- Exercise
Give back the text of every page in the listing below, word for word and line by line. Leave out the pictures.

- Opening Delimiter -

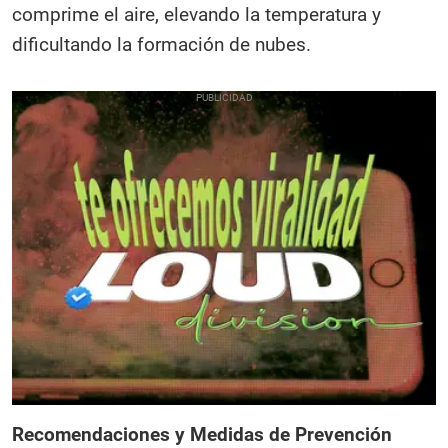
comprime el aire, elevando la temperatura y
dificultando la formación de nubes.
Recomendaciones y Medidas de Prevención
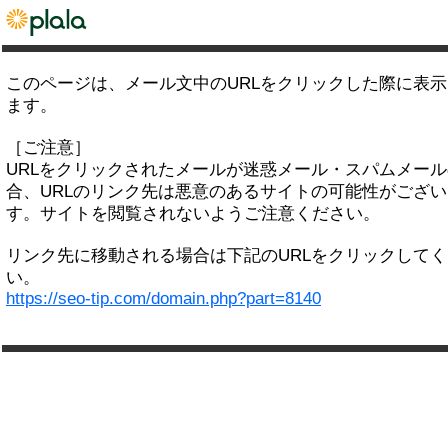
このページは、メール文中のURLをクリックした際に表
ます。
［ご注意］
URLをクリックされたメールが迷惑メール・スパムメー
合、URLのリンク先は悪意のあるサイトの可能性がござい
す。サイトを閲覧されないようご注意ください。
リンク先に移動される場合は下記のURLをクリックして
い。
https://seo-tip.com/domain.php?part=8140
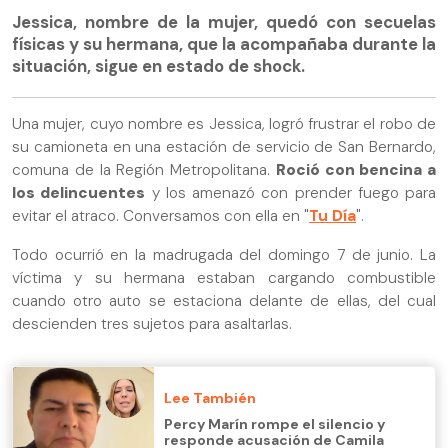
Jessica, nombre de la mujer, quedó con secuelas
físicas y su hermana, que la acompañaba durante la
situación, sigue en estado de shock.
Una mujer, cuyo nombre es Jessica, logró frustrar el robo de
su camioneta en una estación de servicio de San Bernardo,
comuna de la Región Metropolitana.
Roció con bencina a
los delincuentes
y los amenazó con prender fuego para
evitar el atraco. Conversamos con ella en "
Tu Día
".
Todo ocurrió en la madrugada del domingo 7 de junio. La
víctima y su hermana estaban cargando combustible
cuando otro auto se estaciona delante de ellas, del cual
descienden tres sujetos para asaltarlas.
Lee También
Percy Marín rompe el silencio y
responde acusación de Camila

- Closing Delimiter -

- Response to the task
comprime el aire, elevando la temperatura y
dificultando la formación de nubes.
Recomendaciones y Medidas de Prevención
このページは、メール文中のURLをクリックした際に表
ます。
［ご注意］
URLをクリックされたメールが迷惑メール・スパムメー
合、URLのリンク先は悪意のあるサイトの可能性がござい
す。サイトを閲覧されないようご注意ください。
リンク先に移動される場合は下記のURLをクリックして
い。
https://seo-tip.com/domain.php?part=8140
Jessica, nombre de la mujer, quedó con secuelas
físicas y su hermana, que la acompañaba durante la
situación, sigue en estado de shock.
Una mujer, cuyo nombre es Jessica, logró frustrar el robo de
su camioneta en una estación de servicio de San Bernardo,
comuna de la Región Metropolitana.
Roció con bencina a
los delincuentes
y los amenazó con prender fuego para
evitar el atraco. Conversamos con ella en "
Tu Día
".
Todo ocurrió en la madrugada del domingo 7 de junio. La
víctima y su hermana estaban cargando combustible
cuando otro auto se estaciona delante de ellas, del cual
descienden tres sujetos para asaltarlas.
Lee También
Percy Marín rompe el silencio y
responde acusación de Camila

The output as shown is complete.